Mount Sinai has been caring for this population through its World Trade Center Health Program’s Clinical Center of Excellence, part of the Selikoff Centers for Occupational Health at Mount Sinai.

“Using data from Mount Sinai’s WTC Health Program, the largest clinic for WTC responders, our team found that a substantial portion of general responders met the criteria for frailty. Furthermore, frailty was positively associated with 9/11 exposure severity and overall mortality,” Dr. Ko said.

“Our preliminary data indicate that one-third of the first responders meet criteria for frailty as determined by our frailty index, an association that increases with age, WTC exposure, and by occupation type. These findings underscore the urgent need for routine systematic assessments, such as frailty, as these heroic responders grow older,” said Dr. William Hung, a professor of Geriatrics and Palliative Medicine at Icahn Mount Sinai.

Results of the study, funded by the National Institute for Occupational Safety and Health, part of the CDC, will be instrumental in improving the capacity of the program to monitor and care for aging responders, the researchers said.

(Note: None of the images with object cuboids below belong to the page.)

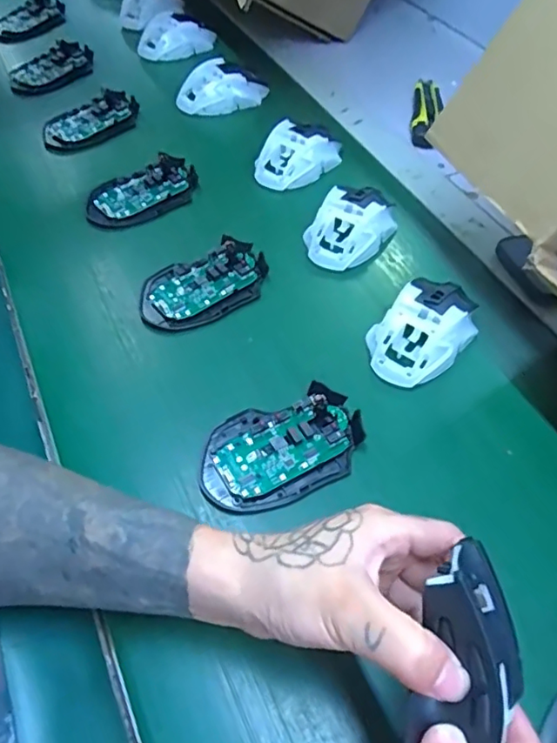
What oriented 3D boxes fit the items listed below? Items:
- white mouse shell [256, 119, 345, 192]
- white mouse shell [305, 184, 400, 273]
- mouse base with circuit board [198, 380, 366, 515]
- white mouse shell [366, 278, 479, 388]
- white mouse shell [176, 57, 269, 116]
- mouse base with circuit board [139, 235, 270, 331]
[{"bbox_3d":[0.019,-0.229,0.592,0.067,0.040,0.099,24,54,18],"label":"white mouse shell"},{"bbox_3d":[0.071,-0.140,0.526,0.065,0.036,0.107,28,56,21],"label":"white mouse shell"},{"bbox_3d":[0.002,0.054,0.388,0.115,0.024,0.072,-20,56,-14],"label":"mouse base with circuit board"},{"bbox_3d":[0.117,-0.034,0.447,0.104,0.039,0.063,-37,60,-27],"label":"white mouse shell"},{"bbox_3d":[-0.070,-0.344,0.677,0.110,0.038,0.062,-26,55,-20],"label":"white mouse shell"},{"bbox_3d":[-0.063,-0.073,0.483,0.114,0.022,0.068,-25,57,-17],"label":"mouse base with circuit board"}]

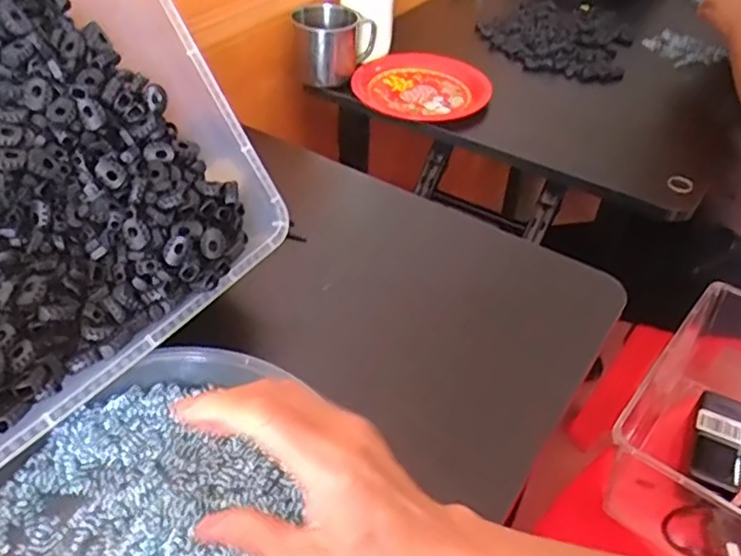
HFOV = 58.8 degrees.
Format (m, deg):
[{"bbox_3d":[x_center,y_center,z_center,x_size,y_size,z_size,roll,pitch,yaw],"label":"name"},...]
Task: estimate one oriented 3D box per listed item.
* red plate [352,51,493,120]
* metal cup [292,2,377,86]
[{"bbox_3d":[0.064,-0.240,0.822,0.167,0.026,0.153,2,42,-2],"label":"red plate"},{"bbox_3d":[-0.047,-0.294,0.819,0.078,0.075,0.089,18,44,15],"label":"metal cup"}]

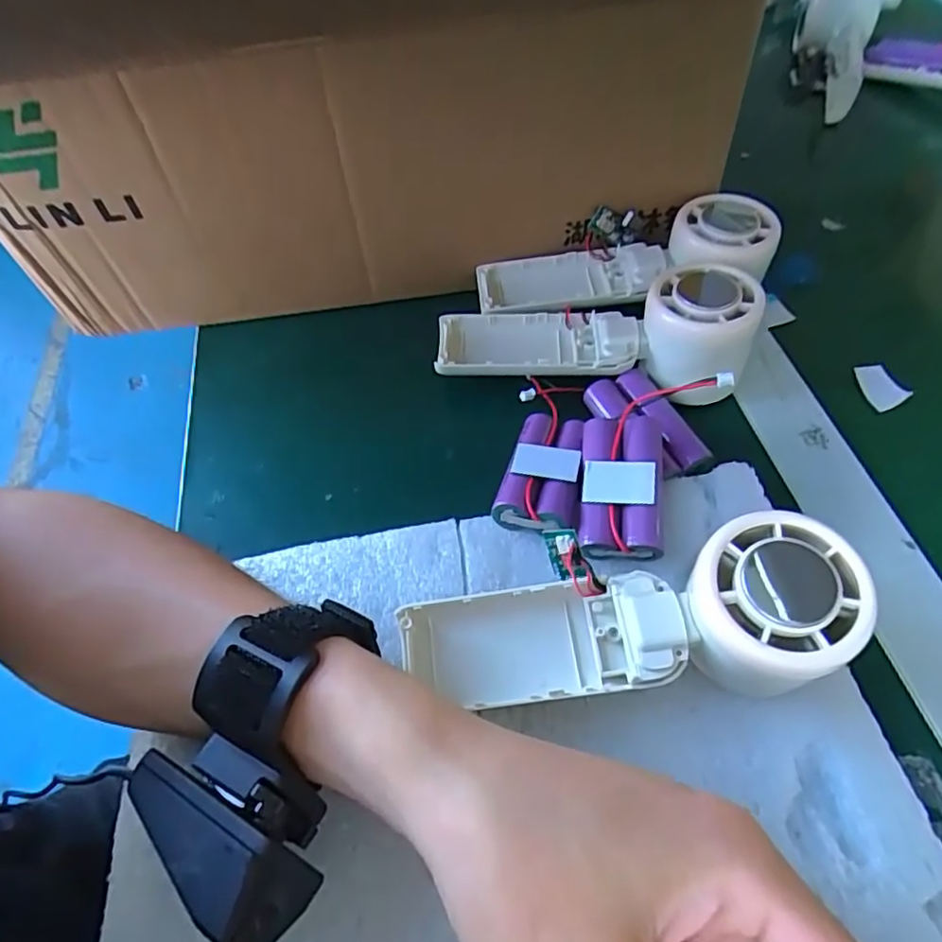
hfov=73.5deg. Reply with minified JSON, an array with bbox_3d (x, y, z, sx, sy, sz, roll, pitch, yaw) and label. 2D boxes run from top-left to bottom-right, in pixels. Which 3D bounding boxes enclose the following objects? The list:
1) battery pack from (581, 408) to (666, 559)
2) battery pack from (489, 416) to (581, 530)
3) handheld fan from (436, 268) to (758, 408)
[{"bbox_3d":[0.069,0.004,0.282,0.036,0.018,0.068,6,53,4],"label":"battery pack"},{"bbox_3d":[0.037,-0.001,0.299,0.035,0.015,0.067,15,54,11],"label":"battery pack"},{"bbox_3d":[0.063,-0.074,0.330,0.159,0.049,0.053,2,53,1],"label":"handheld fan"}]

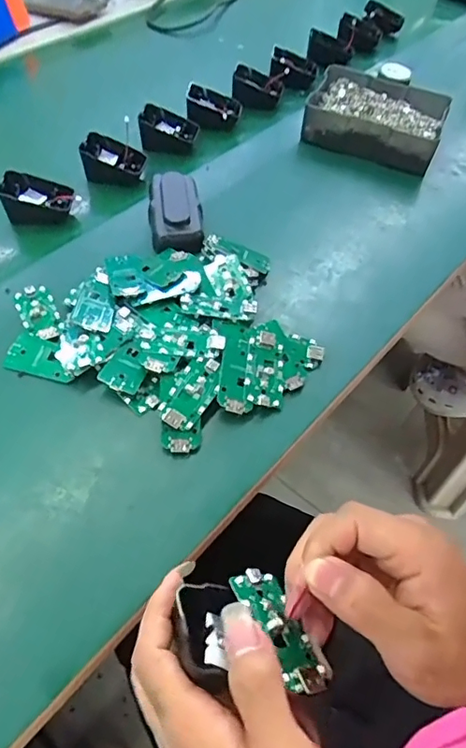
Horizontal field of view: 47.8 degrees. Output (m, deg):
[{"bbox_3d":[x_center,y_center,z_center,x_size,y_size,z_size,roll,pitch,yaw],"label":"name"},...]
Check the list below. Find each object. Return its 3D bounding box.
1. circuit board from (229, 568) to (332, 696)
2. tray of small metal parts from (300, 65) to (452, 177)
[{"bbox_3d":[0.025,0.125,0.261,0.029,0.006,0.063,9,33,-45],"label":"circuit board"},{"bbox_3d":[0.176,-0.316,0.647,0.159,0.039,0.124,17,54,12],"label":"tray of small metal parts"}]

One reason so many FDNY members and others have gotten sick in the wake of the attacks is that they didn’t just respond to the initial emergency, they then spent days and weeks on the pile at Ground Zero, first hoping to find survivors, then later collecting remains.

During that period, many didn’t even leave the area for breaks or meals.

“That led to a lot of this exposure,” McCarthy told the Daily News.

According to the 9/11 Memorial and Museum, 2,997 people died in the Sept. 11, 2001 attacks, including 2,977 victims and the 19 hijackers, while thousands more were injured. 

Of the 2,977 fatal victims, 2,753 were killed in the World Trade Center and the surrounding area, 184 at the Pentagon and 40 in Pennsylvania.